McKean went to her solicitously. “Don’t be so sure we’re here to get Billy in trouble, Clara. He’s unlikely to be the murderer.”

A voice came from a back doorway. “I’m just as much to blame as Craig Showalter. I made the poison he used.”

We all turned to see Billy Seaweed standing at the top of a stairway that came from the basement. “It’s all gonna come out pretty quick,” he said. “So why hide anymore?”

He stood in the doorway with one hand braced on the jamb, an odd, faraway look on his face, seeming not to hear anyone’s exclamations of concern or questions.

“I was just tryin’ out the old man’s recipe,” he said. “Internet guys were stoked. I thought we’d test it on somebody’s dog or something. But Craig talked me into giving him some. When Erik Torvald turned up dead, I knew I was in deep shit. Show-alter poisoned Torvald so he could take over his business.”

“I figured that,” said McKean.

“Showalter was looking for a way to get out of the meth business; go legitimate.”

“If you can call it legitimate,” I said, “to kill a man for a few geoducks.”

“Lotsa money in geoducks these days.”

“Was it him who tried to kill us at the park?” asked McKean.

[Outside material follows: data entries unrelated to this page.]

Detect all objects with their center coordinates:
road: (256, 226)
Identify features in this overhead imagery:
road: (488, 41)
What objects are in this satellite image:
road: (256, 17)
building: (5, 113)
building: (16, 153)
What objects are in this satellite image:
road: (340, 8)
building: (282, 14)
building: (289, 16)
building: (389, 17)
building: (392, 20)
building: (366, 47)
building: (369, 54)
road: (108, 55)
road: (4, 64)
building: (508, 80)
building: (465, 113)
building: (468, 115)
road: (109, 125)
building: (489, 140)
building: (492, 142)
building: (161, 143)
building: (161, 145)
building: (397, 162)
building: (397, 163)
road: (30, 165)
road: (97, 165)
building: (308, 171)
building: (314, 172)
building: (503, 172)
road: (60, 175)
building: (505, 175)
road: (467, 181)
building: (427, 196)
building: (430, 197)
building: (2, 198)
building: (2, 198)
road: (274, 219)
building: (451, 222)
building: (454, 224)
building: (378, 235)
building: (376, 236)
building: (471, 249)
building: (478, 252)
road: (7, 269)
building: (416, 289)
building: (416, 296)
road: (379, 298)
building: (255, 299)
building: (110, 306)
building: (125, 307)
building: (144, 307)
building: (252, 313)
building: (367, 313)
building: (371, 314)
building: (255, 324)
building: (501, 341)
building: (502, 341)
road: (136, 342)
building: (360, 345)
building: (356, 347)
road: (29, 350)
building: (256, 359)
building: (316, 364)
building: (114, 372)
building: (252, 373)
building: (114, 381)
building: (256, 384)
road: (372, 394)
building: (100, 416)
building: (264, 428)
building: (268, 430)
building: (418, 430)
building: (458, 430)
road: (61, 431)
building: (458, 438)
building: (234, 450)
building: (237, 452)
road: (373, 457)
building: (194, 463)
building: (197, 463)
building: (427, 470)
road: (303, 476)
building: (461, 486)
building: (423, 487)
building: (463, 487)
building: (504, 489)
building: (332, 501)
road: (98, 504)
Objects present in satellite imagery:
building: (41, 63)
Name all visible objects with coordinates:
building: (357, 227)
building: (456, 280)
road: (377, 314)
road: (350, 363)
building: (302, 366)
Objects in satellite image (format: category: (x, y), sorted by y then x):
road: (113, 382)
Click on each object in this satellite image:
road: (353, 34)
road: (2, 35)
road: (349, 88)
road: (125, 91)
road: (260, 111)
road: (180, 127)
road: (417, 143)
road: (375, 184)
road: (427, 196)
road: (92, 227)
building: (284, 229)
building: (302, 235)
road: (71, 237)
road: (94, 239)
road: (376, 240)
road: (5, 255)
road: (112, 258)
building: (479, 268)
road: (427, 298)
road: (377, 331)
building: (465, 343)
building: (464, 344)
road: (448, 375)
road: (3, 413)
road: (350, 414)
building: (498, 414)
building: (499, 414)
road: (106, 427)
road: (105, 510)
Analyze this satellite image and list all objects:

Billy nodded. “We was here at Aunt Clara’s the first time you guys came by. We heard what you said to Frank, so we knew you were onto us. Craig jimmied your car door and poisoned your Cokes while I was in the woods yelling at you guys. I didn’t know it till later. I was tryin’ to protect the old man, but Craig was tryin’ to get rid of you for good.”

“We were on the right track,” said McKean, “but unfortunately you were a step ahead of us.”

Billy laughed in an odd, sad way. “I’m still one step ahead.”

McKean’s dark eyebrows knit. “How’s that?”

After a long moment, Billy turned robotically and said, to no one in particular, “C’mon. I’ve got something to show you.”